The head of Greece's bank association, Louka Katseli, asserted on state television that there was "adequate" liquidity to keep the ATMs running until next Monday evening.
She added that no "haircut" - taking a portion of customers' deposits to recapitalise the banks - was "foreseen".
Authorities have extended the closure of the banks and the Athens stock market to next Monday.
The number of last-minute tourist bookings to Greece - usually a European summer hotspot for its many sunbleached islands - has plunged 30 percent over the past two weeks because of the uncertainty.
International markets appear generally sanguine about the possibility of contagion. European stocks rose Thursday while the euro was trading at $1.103.
US President Barack Obama has urged Europe to keep Greece in the eurozone and his administration has also urged a restructuring of the country's debt.
France and Italy have expressed a strong desire to see Greece remain in the euro club.

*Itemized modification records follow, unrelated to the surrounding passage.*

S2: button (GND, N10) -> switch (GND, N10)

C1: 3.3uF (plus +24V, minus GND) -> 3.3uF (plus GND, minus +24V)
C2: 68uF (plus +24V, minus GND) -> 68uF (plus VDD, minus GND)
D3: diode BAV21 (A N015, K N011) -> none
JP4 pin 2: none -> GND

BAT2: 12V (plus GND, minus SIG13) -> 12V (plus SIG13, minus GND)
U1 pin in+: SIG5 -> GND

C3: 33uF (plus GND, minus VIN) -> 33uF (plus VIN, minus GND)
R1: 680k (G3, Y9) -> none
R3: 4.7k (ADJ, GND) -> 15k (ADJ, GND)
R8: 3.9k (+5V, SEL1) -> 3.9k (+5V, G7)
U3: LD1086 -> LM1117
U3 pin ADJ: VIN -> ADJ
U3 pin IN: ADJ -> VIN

"We are starting to see the beginnings of chaos in Greece," French Finance Minister Michel Sapin told French radio, adding that the country was a transit point for migrants trying to reach wealthier EU countries.
Greek media reported that French experts were helping Athens prepare its reform plan. But France denied any of its officials were involved in the process.
"France wants to help things along and very much backs an agreement, but in no way are we helping them draft the proposals," a French official said.
Greece's new finance minister, Euclid Tsakalotos, disappointed his eurozone counterparts on Tuesday when he turned up to a meeting without any concrete plans for ending the standoff.
On Wednesday, Tsakalotos asked the eurozone's crisis fund, the European stability mechanism, to give Greece a three-year loan for an unspecified amount.
In exchange, he said, Greece would "immediately implement a set of measures as early as the beginning of next week" dealing with pensions and tax reform -- the two main areas of disagreement with creditors.
There was no immediate reply from the ESM made public.
The European Central Bank on Wednesday left untouched its cap on a 89-bn-euro ($99-bn) lifeline it had previously extended to
Its chief, Mario Draghi, who in 2012 famously defended the euro by saying the ECB would do "whatever it takes" to save the currency, has expressed doubts about Greece staying in the eurozone.
As he arrived in Rome on Wednesday on a flight from Brussels, Draghi was asked by journalists if the Greek crisis would be successfully resolved.
"I don't know. This time, it's really difficult," Draghi said, according to the newspaper Il Sore 24 Ore.